The cap rate measures the ratio of net operating income to the price of a property and serves as a rough approximation of expectations regarding return on a property investment.

It can also be looked at as the commercial real estate equivalent of the price/earnings ratio of a stock, according to the bank. ‘The rent/price ratio is largely a function of interest rates and expected increases in the property’s price,’ it said.

After declining from 2004 to 2007 as investor expectations for price appreciation rose, cap rates jumped in 2008. ‘During the financial crisis, CRE prices dropped about 40% and the market for financing CRE transactions was severely disrupted, resulting in very high CMBS (commercial mortgage-backed securities) yields,’ said economists Bart Hobijn and John Krainer in the report.
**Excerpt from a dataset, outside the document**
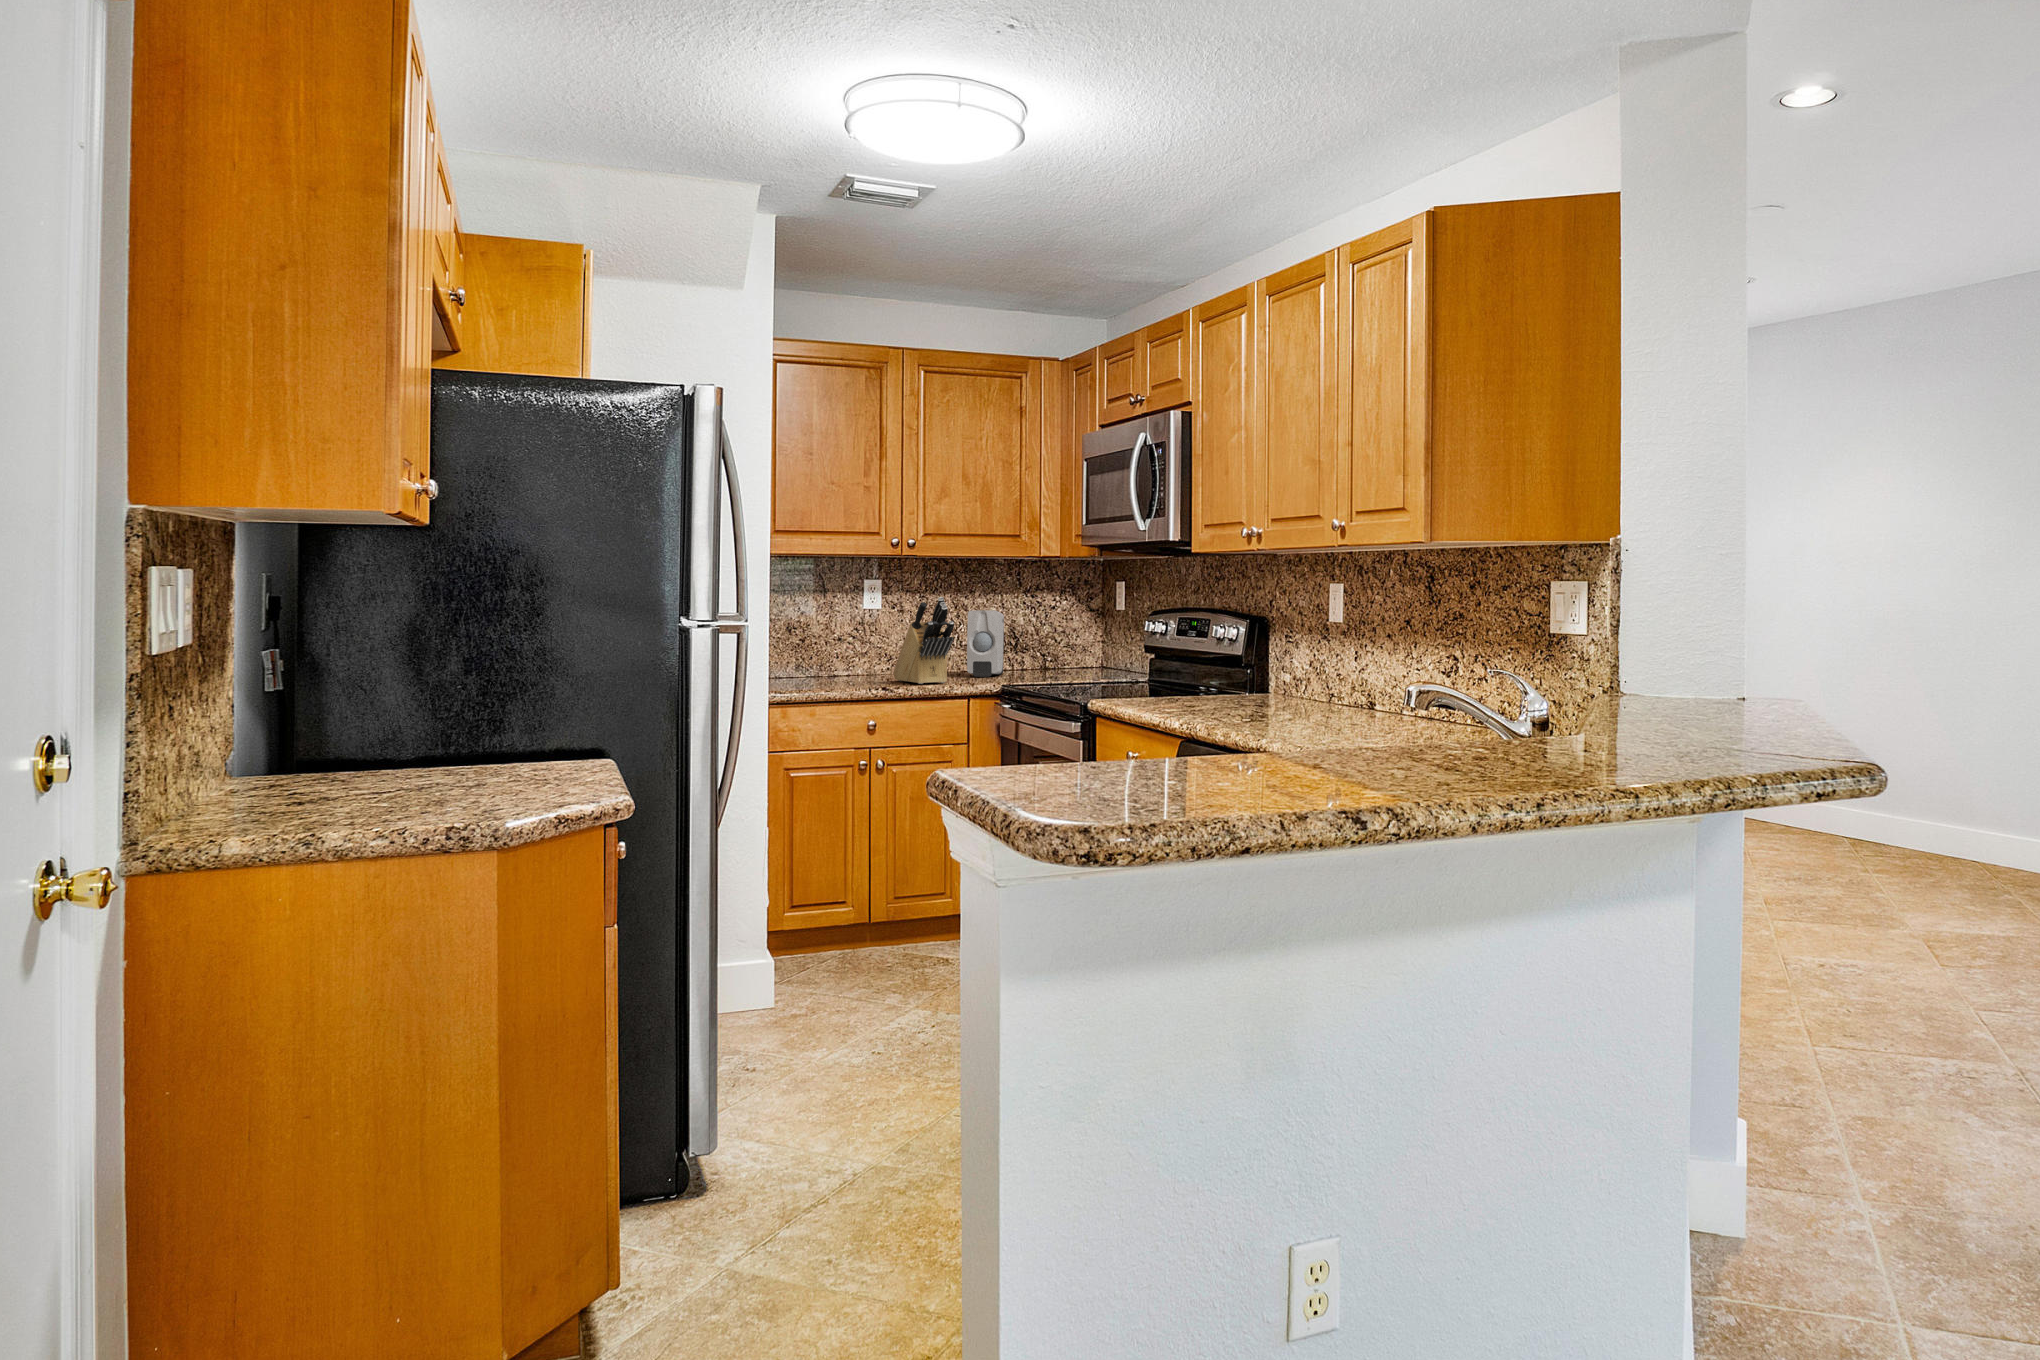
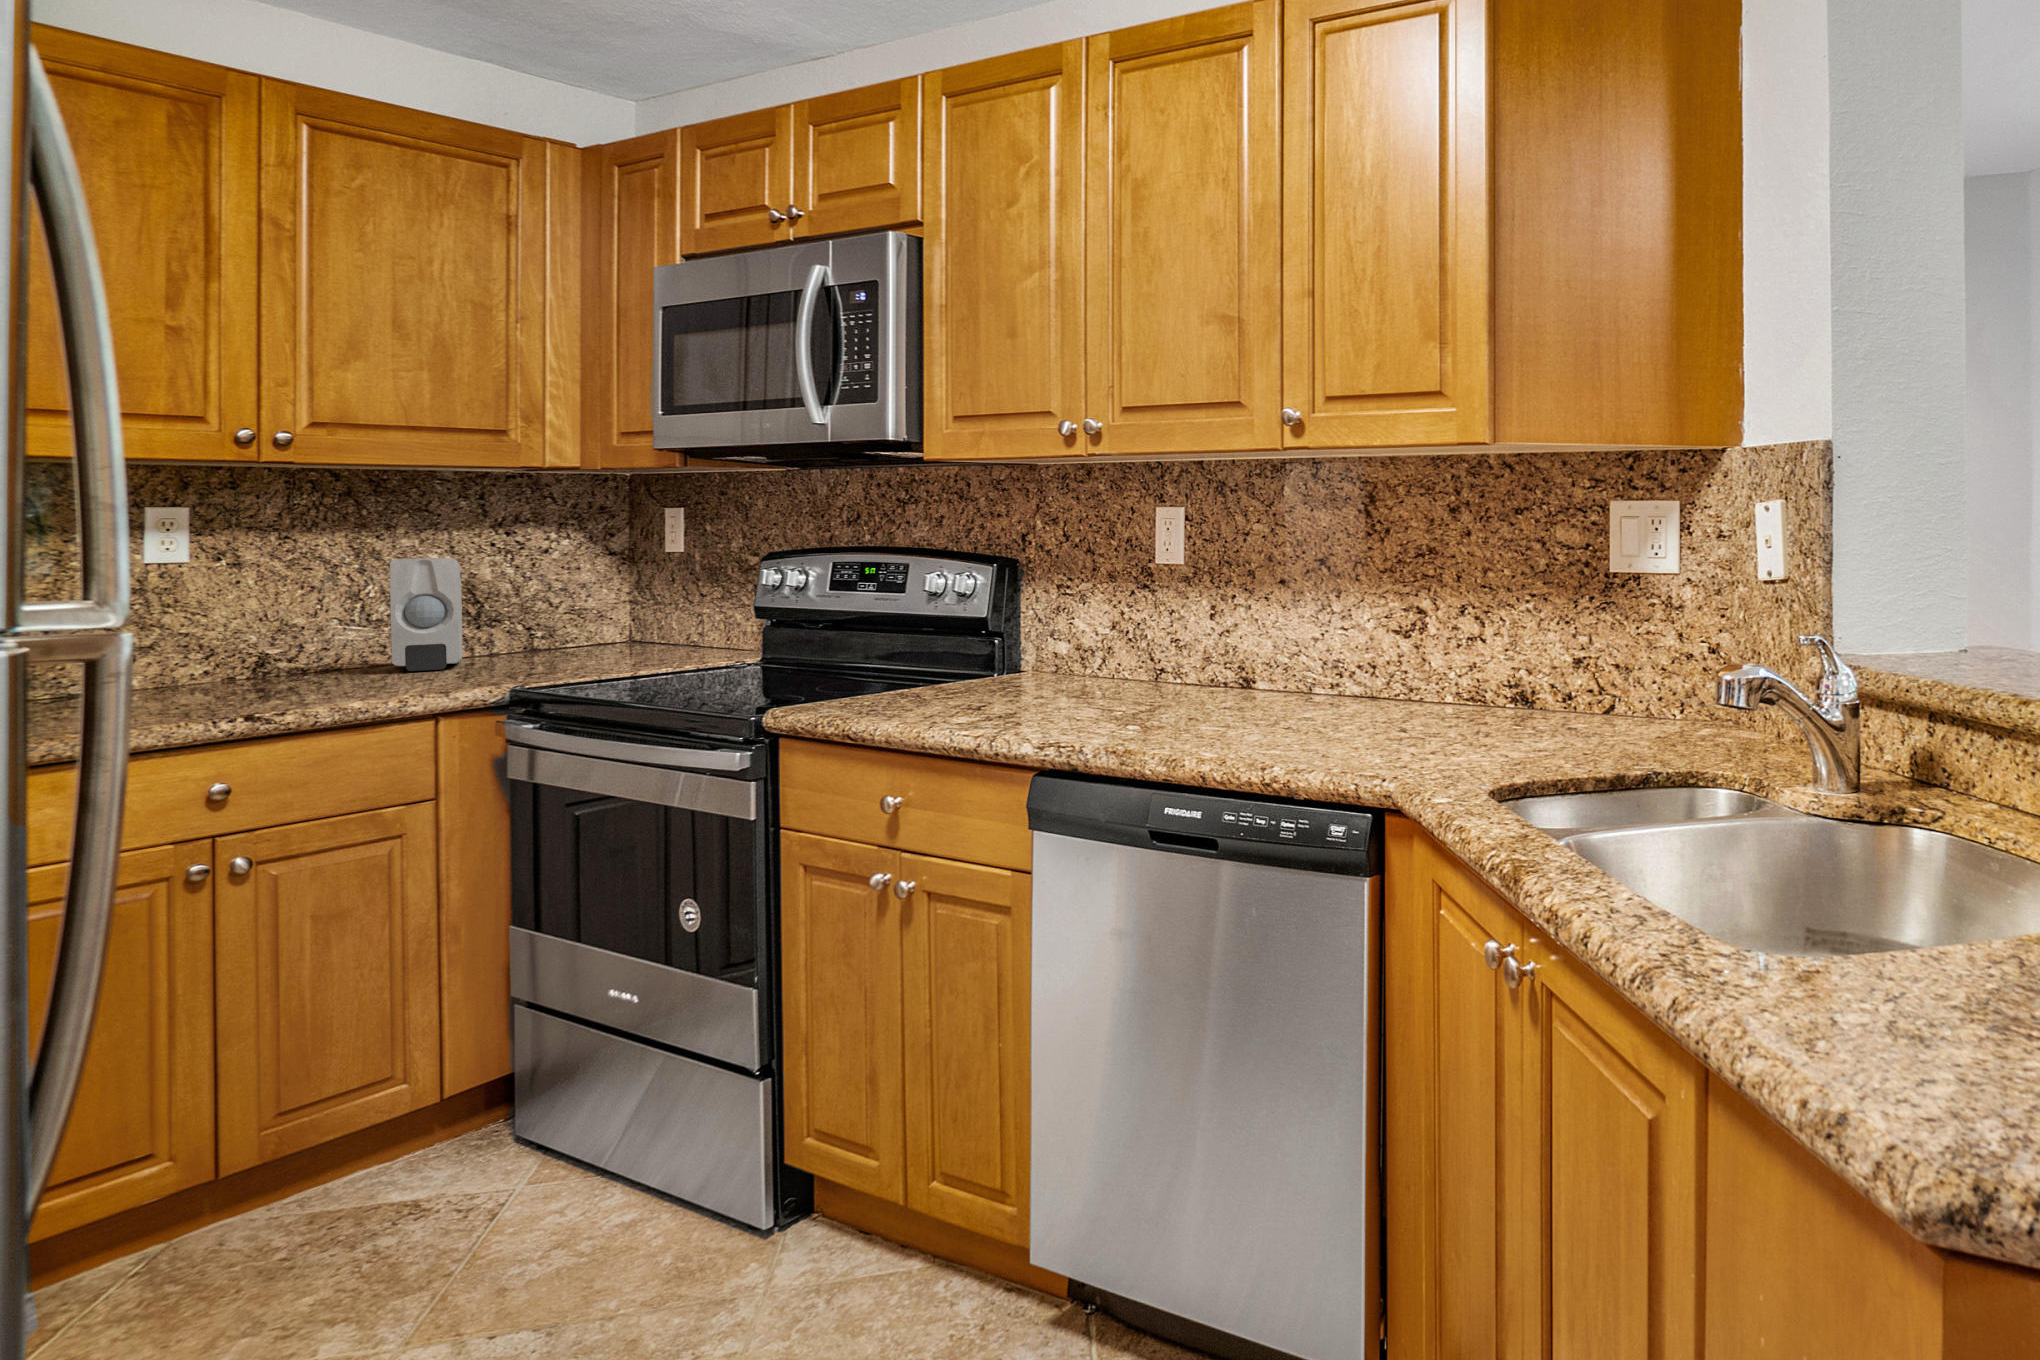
knife block: present [893,597,954,684] -> none [220,536,384,695]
After the crisis, yields for top rated credits more or less returned to normal, they said. But since the summer of 2010, cap rates have dropped half a percentage point as high rated CMBS yields have risen about 30 basis points. A basis point is one hundredth of a percentage point.

‘The decline in cap rates despite the slight increase in interest rates suggests that investor expectations for CRE price appreciation have strengthened,’ the report added.

Thus, the behavior of cap rates indicates that the market has priced in a slight rebound in CRE prices. ‘This could reflect improved fundamentals, such as expectations that rents will increase, or improved investor sentiment, such as an ebbing of investor risk aversion,’ the report explained.

Price appreciation in Kansas City, Minneapolis, Salt Lake City and Austin, Texas, is expected to be about 2% higher than national trends would indicate, said Hobijn and Krainer.